Russia has been unable to stop the war in Iraq and can no longer influence the course of the war. But it can still take steps to minimize the damage to its interests at the end of the war. Vladimir Razumovskiy, director of the Institute of Applied International Research, used this as a major stimulus to further debate at a meeting of international experts at the Higher School of Economics. The subject for discussion was theses elaborated by the institute's experts and combined under the title: "Russia Has Already Lost the War in Iraq -- It Needs Urgent Reconciliation with the United States."

Given that, the document's authors believe, demands for an immediate cessation of the war are counterproductive. Emotional outbursts have obscured Russia's long-term interests.
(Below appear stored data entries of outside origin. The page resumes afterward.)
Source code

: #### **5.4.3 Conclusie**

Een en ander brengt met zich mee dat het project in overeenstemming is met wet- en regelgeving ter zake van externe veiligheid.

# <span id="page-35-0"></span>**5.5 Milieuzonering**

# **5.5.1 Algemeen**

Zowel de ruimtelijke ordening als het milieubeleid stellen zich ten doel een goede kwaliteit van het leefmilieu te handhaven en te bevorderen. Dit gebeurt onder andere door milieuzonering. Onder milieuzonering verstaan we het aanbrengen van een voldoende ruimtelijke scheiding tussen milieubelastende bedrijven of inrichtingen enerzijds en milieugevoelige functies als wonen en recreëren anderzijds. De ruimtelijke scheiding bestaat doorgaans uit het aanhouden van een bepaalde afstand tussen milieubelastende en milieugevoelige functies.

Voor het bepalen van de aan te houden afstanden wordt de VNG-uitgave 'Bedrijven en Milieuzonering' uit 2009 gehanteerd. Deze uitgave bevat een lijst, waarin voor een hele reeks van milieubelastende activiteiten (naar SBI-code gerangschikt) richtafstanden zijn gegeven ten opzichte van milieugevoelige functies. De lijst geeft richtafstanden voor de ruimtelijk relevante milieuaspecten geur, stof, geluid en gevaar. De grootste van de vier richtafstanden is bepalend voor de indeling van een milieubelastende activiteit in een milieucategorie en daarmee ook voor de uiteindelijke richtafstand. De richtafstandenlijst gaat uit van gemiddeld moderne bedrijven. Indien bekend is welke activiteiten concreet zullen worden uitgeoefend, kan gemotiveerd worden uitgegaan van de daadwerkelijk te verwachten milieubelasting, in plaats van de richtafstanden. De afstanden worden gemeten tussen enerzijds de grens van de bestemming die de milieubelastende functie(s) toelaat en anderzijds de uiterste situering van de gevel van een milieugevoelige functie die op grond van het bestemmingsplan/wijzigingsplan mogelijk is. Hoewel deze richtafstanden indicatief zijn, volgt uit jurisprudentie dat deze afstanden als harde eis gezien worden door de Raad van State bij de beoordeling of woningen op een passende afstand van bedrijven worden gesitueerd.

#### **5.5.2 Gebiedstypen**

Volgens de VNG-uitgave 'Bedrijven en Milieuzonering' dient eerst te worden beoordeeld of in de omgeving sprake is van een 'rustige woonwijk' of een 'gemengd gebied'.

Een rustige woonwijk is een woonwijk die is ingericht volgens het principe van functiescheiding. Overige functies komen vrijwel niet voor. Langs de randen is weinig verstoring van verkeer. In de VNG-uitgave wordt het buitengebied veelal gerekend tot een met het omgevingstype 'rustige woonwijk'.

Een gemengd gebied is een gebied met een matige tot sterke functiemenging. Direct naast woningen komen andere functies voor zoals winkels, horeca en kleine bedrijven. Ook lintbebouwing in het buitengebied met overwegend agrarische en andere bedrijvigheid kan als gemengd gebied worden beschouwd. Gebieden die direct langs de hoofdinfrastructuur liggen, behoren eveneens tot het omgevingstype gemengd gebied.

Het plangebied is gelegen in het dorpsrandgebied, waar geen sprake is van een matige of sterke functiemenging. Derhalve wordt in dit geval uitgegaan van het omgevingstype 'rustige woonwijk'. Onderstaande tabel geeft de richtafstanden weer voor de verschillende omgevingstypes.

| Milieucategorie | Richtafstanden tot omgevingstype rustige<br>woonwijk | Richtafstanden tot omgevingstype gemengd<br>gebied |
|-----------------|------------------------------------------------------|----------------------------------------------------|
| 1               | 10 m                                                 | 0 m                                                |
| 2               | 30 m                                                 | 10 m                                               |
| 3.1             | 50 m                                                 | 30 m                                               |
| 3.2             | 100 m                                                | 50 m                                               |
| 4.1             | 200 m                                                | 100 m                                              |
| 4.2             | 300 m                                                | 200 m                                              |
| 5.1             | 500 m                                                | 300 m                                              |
Russia's long-term strategy, initiated by Vladimir Putin in 2001, of developing and strengthening cooperation with the world's developed countries in the interests of combating international terrorism and the spread of weapons of mass destruction is in doubt.

To rectify the situation Russian diplomacy, which, according to the compilers of the theses, has thus far been operating unsuccessfully, needs to tackle several very important tasks. First and foremost, it needs to try to restore as quickly as possible the unity of actions of the key countries, whose positions diverged on the eve of the war: United States, Britain, France, Germany, and Russia. It is advisable to take the first steps in this direction within the framework of preparations for the G8 summit. At the same time, it is necessary to pursue a policy of bringing the discussion of the Iraq issue back into the UN fold -- although not to resume fruitless discussions about ways of disarming Iraq, but to devise a coordinated postwar policy.

Georgiy Mirskiy, head research associate at the Russian Academy of Sciences World Economics and International Relations Institute, believes that when the actual military phase of Operation Iraqi Freedom, the success of which is virtually assured, is over, the United States will face major expense during the postwar reorganization of the country. All the Americans' previous experiences, accumulated during the occupation of German and Japan, will be useless in the case of Iraq. "The Iraqis have a totally different mentality, and no matter what happens in Iraq, they will still blame the United States for all their problems."

In other words, the so-called "Vietnam syndrome" is not inconceivable. This scenario, Andrey Piontkovskiy, director of the Center for Strategic Research, believes, would result in a complete US withdrawal from the Near East with radical Islamists coming to power and the proliferation of missile technology in the region together with all the inevitable consequences. This would lead to a domestic political crisis in the United States itself, with an advocate of extreme isolationism probably wining the next presidential election. As a result America would be completely cut off from the outside world with all its problems and challenges and would concentrate solely on safeguarding its own security, which, in turn, would lead to the uncontrolled strengthening of China. All these seismic changes, as Piontkovskiy put it, are serious threats to Russia's national security. Therefore the anti-American hysteria must stop.

State Duma deputy Vladimir Ryzhkov took issue with the main postulate of the proposed theses. We cannot win or lose this war, since it is not our war, Ryzhkov gently objected. But we must get rid of the anti-Americanism, which, in his view, caused the antiwar mood in Russia (and not pacifism, as in most other countries).